Scientific Machine & Welding, Inc., produces specialty parts and equipment. Kevin Rose had been employed as Scientific’s operations manager, pursuant to which he worked with customers to develop manufacturing drawings and blueprints for Scientific to create final products. Rose left Scientific to work for its customer FlashParking. Scientific subsequently sued Rose, alleging that Rose “improperly removed and divulged trade secrets and proprietary assets of Scientific,” including manufacturing drawings, to FlashParking. Rose moved to dismiss the suit under the TCPA, which safeguards “the constitutional rights of persons to petition, speak freely, associate freely, and otherwise participate in government.” After the trial court denied Rose’s motion, Rose appealed.

The Texas Court of Appeals affirmed, holding that although the TCPA applied to Scientific’s suit because the suit related at least to Rose’s exercise of the right of association, the statute’s commercial speech exemption also applied, such that dismissal was not required. The court applied the Texas Supreme Court’s four-part test for the application of the commercial speech exemption as laid out in Castleman v. Internet Money Ltd., 546 S.W.3d 684, 688 (Tex. 2018). The court concluded that the exemption applied because:

  • The defendant was primarily engaged in the business of selling goods (manufacturing blueprints) and services (drawing, sourcing, etc.)
  • The defendant engaged in the alleged conduct in his capacity as a seller of such goods and services.
  • The conduct arose out of a commercial transaction.
  • The intended audience of the alleged conduct (FlashParking) was an actual or potential customer of the defendant for the kind of goods or services the defendant provides (as shown by the new employment relationship).

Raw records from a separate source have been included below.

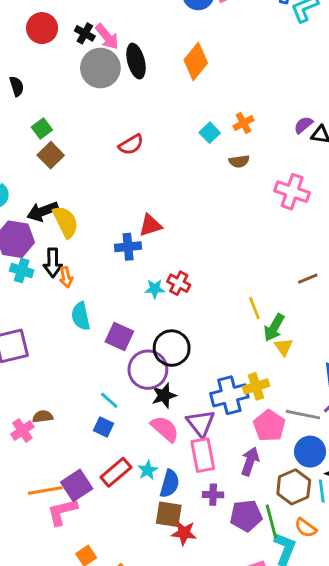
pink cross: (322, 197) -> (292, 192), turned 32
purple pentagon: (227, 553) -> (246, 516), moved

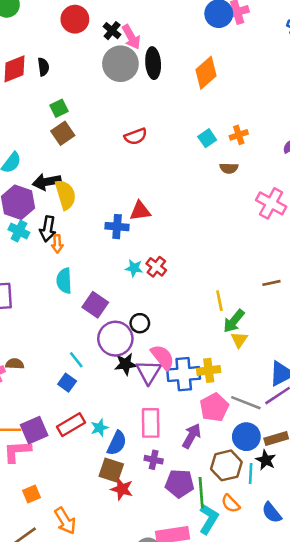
black circle: (172, 348) -> (140, 323), size x0.6
purple triangle: (201, 423) -> (149, 372), moved
pink semicircle: (165, 429) -> (163, 357), moved

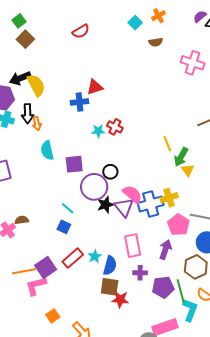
purple square: (95, 305) -> (74, 164), turned -30

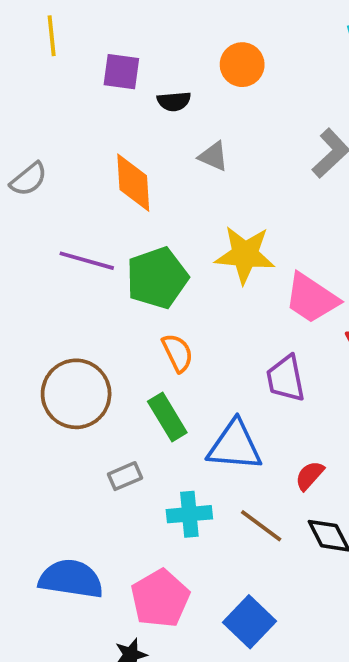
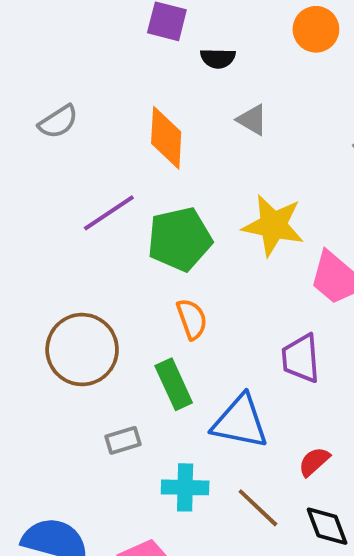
orange circle: (242, 65) -> (316, 29), moved
purple line: (87, 261) -> (109, 213), turned -56

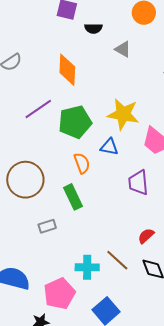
gray triangle: (252, 120) -> (123, 49), moved
blue triangle: (240, 422) -> (109, 147), moved, size x0.6
cyan cross: (185, 487) -> (87, 267), moved

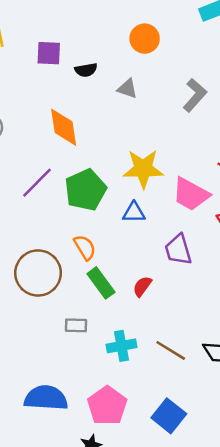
orange semicircle: (82, 163) -> (85, 247), moved
gray rectangle: (47, 226) -> (76, 325), turned 30
red semicircle: (146, 236) -> (142, 286), moved
cyan cross: (87, 267) -> (121, 346), moved

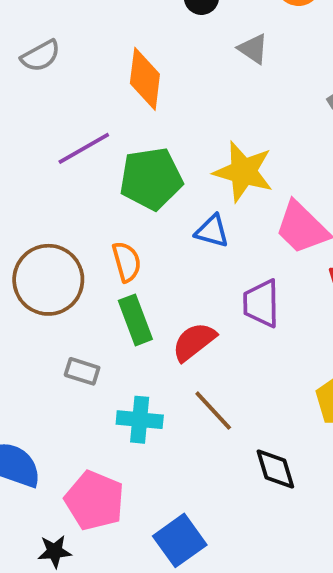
red semicircle: (142, 286) -> (194, 342), size x1.4
brown line: (171, 350) -> (213, 411), moved
pink pentagon: (107, 406) -> (95, 500), turned -30

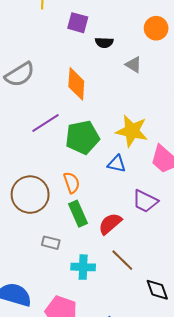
gray semicircle: (41, 56) -> (20, 74), size x1.4
purple trapezoid: (261, 303) -> (145, 201), turned -60

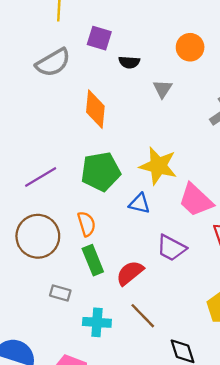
gray triangle: (134, 65) -> (163, 89), turned 30
gray semicircle: (20, 74) -> (53, 63), moved
purple line: (45, 123) -> (41, 177), moved

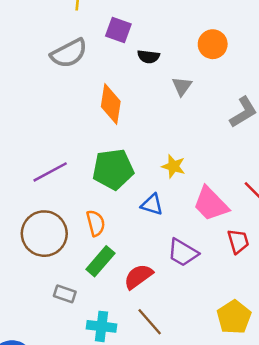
yellow star: (158, 166) -> (173, 166), size x0.6
green rectangle: (93, 260) -> (100, 261), turned 60

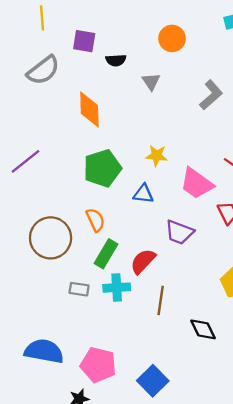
purple line: (50, 172) -> (25, 161), moved
brown line: (150, 322) -> (161, 300), turned 60
cyan cross: (102, 326) -> (117, 288), moved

Because Scientific’s lawsuit was exempt from the TCPA’s provisions, the court concluded that the trial court properly denied Rose’s motion to dismiss.

Practice Note: While the Castleman test would seem to apply to most garden-variety trade secret misappropriation claims, it also appears to leave open the possibility that a claim arising, for example, from the theft of trade secrets unrelated to an employee’s primary job responsibilities would not be considered “commercial speech.” Such a claim might therefore be subject to dismissal.